PARTS OF THE EXERCISE:
A - In the forum post, what name does the same formula take when x is sampled and known but the parameters w and b are unknown?
B - Put the lines of the listing into a JSON list of strings, one string per line, leaving out blank lines and the pictures. Begin at the first line of the listing and stop after the line that contains "Write the alphaTex for this tab.".

TEXT:
☆ ☆ ☆ ☆ ☆ ☆ ☆

But then the x are sampled and known, but parameters w, b are unknown, on this condition the same formula becomes the “likelihood function”. So we don’t derive likelihood, we just rename the density as likelihood(However the situation is different).
This is my answers for Q3.
- Assume that y=Xw+b+ϵ,p(ϵ)=1/2e^(−|ϵ|)=1/2e^(−|y−y^|) . So , P(y|x)=1/2e^(−|y−y^|) .
Negative log-likelihood: LL(y|x)=−log(P(y|x))=−log(∏p(y(i)|x(i)))=∑log2+|y(i)−y^(i)|=∑log2+|y(i)−X(i)w−b| - ∇{w} LL(y|x)=X.T*(Xw−y/|Xw−y|)=0 . From the equation, we get that: (1) : w=(X.T X)^−1 X.T y and (2) w≠X^−1 y
About Q3.3, I am confused about loss function.

☆ ☆ ☆ ☆ ☆ ☆ ☆

DATA ENTRIES:
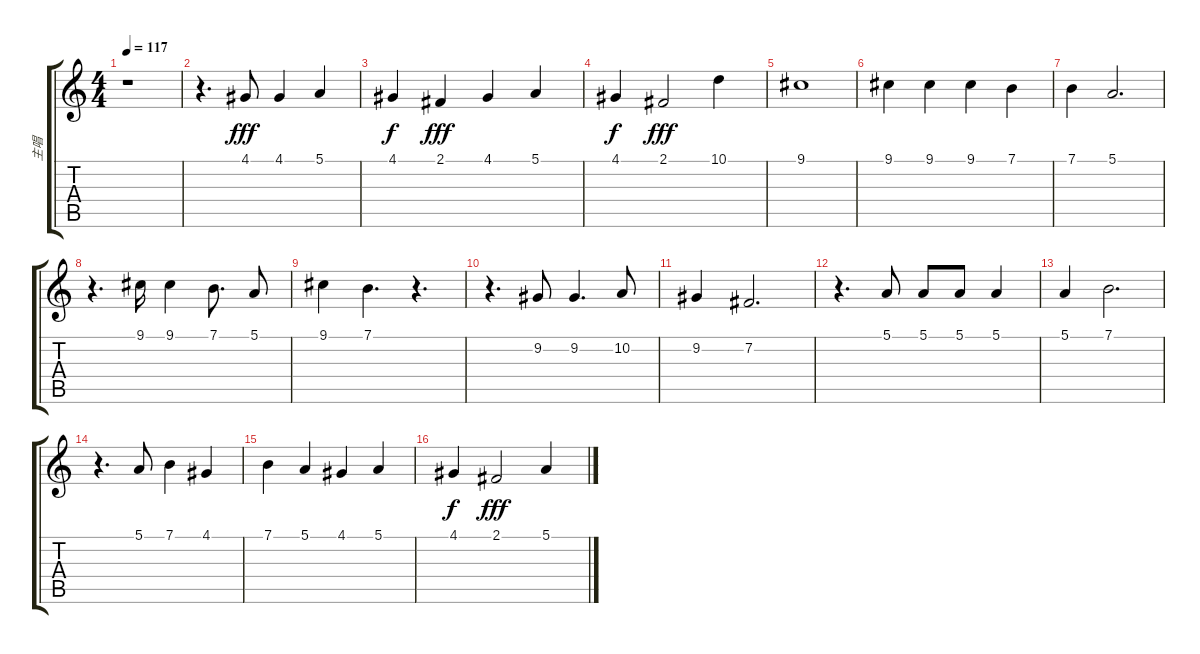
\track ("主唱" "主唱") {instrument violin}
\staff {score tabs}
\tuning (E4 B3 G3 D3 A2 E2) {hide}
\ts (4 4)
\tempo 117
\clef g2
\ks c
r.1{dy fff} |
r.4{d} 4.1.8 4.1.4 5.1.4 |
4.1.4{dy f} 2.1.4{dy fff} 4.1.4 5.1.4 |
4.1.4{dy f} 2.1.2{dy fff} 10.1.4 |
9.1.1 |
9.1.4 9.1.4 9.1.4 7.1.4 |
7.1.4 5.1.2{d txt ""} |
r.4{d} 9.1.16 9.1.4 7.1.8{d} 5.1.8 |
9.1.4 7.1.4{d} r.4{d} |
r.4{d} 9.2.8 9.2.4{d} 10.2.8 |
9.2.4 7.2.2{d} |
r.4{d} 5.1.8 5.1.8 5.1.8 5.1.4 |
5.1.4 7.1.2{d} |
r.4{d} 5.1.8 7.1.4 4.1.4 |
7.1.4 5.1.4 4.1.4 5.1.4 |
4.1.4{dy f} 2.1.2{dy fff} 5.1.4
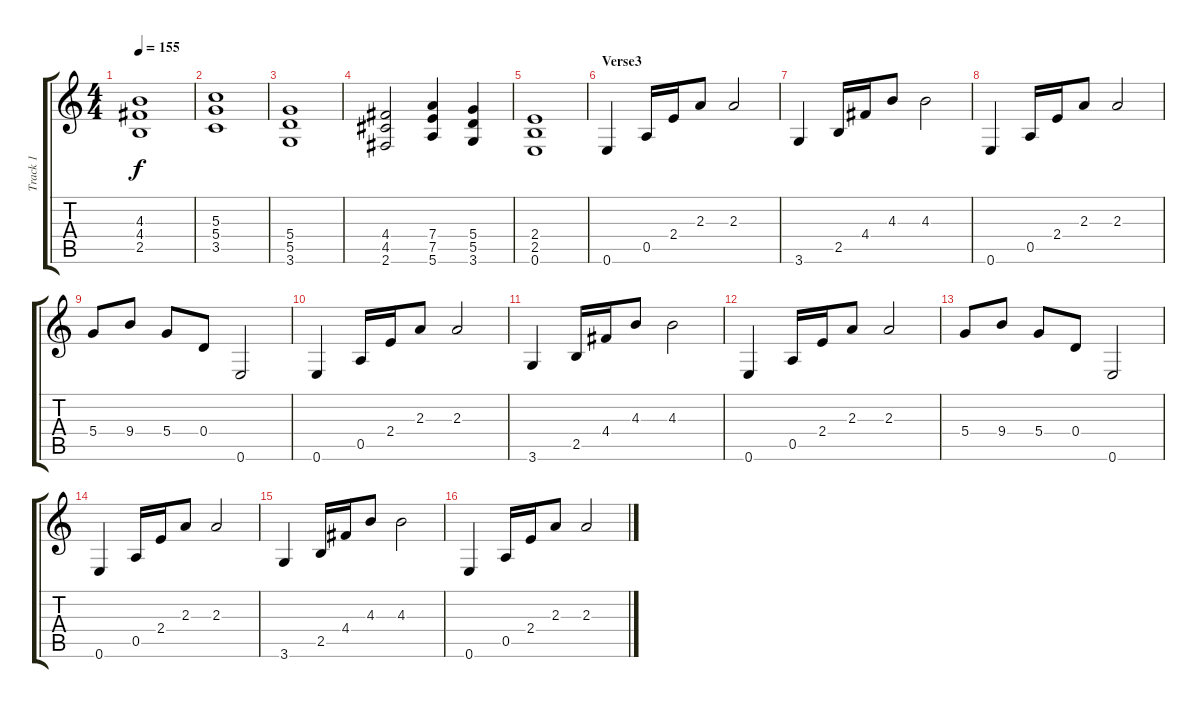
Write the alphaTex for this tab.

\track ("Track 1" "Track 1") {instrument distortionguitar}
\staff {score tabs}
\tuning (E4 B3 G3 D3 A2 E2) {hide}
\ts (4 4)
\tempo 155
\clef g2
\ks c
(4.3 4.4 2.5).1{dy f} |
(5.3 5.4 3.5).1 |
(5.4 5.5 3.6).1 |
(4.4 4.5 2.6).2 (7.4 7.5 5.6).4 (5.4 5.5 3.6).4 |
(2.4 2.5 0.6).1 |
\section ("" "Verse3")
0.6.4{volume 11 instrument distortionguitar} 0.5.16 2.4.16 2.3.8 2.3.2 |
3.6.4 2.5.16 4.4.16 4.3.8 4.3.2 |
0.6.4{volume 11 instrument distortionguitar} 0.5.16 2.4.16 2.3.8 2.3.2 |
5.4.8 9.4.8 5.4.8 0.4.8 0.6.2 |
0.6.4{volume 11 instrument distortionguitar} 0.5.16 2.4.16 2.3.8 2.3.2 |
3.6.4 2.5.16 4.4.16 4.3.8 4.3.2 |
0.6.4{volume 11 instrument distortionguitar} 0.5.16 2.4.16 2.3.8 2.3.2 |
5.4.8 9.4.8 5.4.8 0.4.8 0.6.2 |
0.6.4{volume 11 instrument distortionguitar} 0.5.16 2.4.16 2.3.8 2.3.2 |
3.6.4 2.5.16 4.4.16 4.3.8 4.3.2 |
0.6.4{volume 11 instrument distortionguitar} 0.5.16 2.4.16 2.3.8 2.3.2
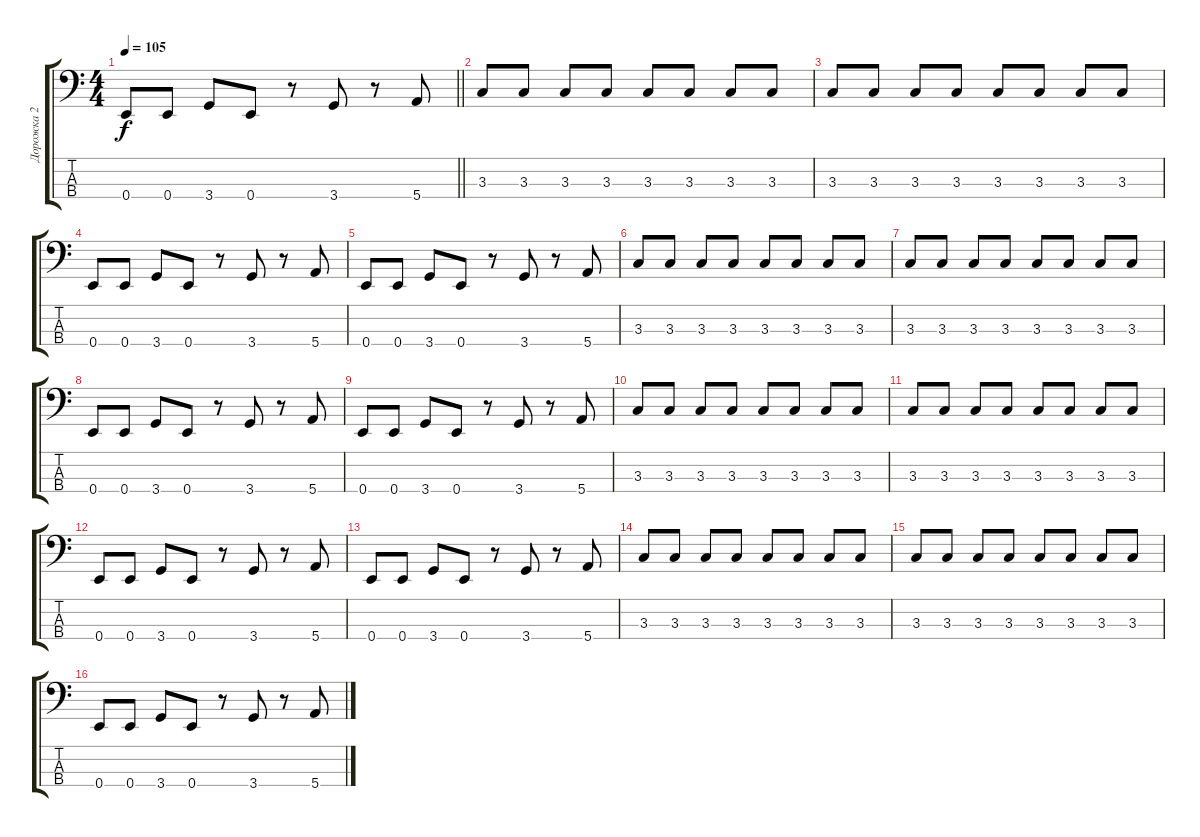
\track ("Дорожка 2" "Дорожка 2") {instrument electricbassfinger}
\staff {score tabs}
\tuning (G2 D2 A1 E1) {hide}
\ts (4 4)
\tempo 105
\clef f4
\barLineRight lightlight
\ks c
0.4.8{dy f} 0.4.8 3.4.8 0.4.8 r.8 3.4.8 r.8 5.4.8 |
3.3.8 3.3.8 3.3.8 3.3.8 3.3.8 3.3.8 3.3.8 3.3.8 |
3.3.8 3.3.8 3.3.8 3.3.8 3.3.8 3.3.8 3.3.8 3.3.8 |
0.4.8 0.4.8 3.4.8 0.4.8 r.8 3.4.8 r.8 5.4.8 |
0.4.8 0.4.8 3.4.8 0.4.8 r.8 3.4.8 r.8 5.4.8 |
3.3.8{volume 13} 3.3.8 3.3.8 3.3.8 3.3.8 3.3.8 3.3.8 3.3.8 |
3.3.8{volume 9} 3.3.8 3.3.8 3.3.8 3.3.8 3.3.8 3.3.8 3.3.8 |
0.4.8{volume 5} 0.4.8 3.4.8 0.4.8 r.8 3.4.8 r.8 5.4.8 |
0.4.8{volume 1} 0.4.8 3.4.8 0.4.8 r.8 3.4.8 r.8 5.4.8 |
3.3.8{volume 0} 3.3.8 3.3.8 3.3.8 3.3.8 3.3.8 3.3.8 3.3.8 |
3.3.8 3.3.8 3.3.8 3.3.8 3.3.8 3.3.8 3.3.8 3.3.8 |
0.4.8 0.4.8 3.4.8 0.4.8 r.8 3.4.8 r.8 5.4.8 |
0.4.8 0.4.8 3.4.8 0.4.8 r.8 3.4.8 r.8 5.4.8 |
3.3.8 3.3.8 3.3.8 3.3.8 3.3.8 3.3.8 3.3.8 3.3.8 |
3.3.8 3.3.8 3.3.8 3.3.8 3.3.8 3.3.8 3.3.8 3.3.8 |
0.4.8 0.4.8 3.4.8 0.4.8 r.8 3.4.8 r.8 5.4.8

☆ ☆ ☆ ☆ ☆ ☆ ☆

RESPONSES TO THE EXERCISE:
A - The likelihood function.

B -
[
  "\\track (\"主唱\" \"主唱\") {instrument violin}",
  "\\staff {score tabs}",
  "\\tuning (E4 B3 G3 D3 A2 E2) {hide}",
  "\\ts (4 4)",
  "\\tempo 117",
  "\\clef g2",
  "\\ks c",
  "r.1{dy fff} |",
  "r.4{d} 4.1.8 4.1.4 5.1.4 |",
  "4.1.4{dy f} 2.1.4{dy fff} 4.1.4 5.1.4 |",
  "4.1.4{dy f} 2.1.2{dy fff} 10.1.4 |",
  "9.1.1 |",
  "9.1.4 9.1.4 9.1.4 7.1.4 |",
  "7.1.4 5.1.2{d txt \"\"} |",
  "r.4{d} 9.1.16 9.1.4 7.1.8{d} 5.1.8 |",
  "9.1.4 7.1.4{d} r.4{d} |",
  "r.4{d} 9.2.8 9.2.4{d} 10.2.8 |",
  "9.2.4 7.2.2{d} |",
  "r.4{d} 5.1.8 5.1.8 5.1.8 5.1.4 |",
  "5.1.4 7.1.2{d} |",
  "r.4{d} 5.1.8 7.1.4 4.1.4 |",
  "7.1.4 5.1.4 4.1.4 5.1.4 |",
  "4.1.4{dy f} 2.1.2{dy fff} 5.1.4",
  "Write the alphaTex for this tab."
]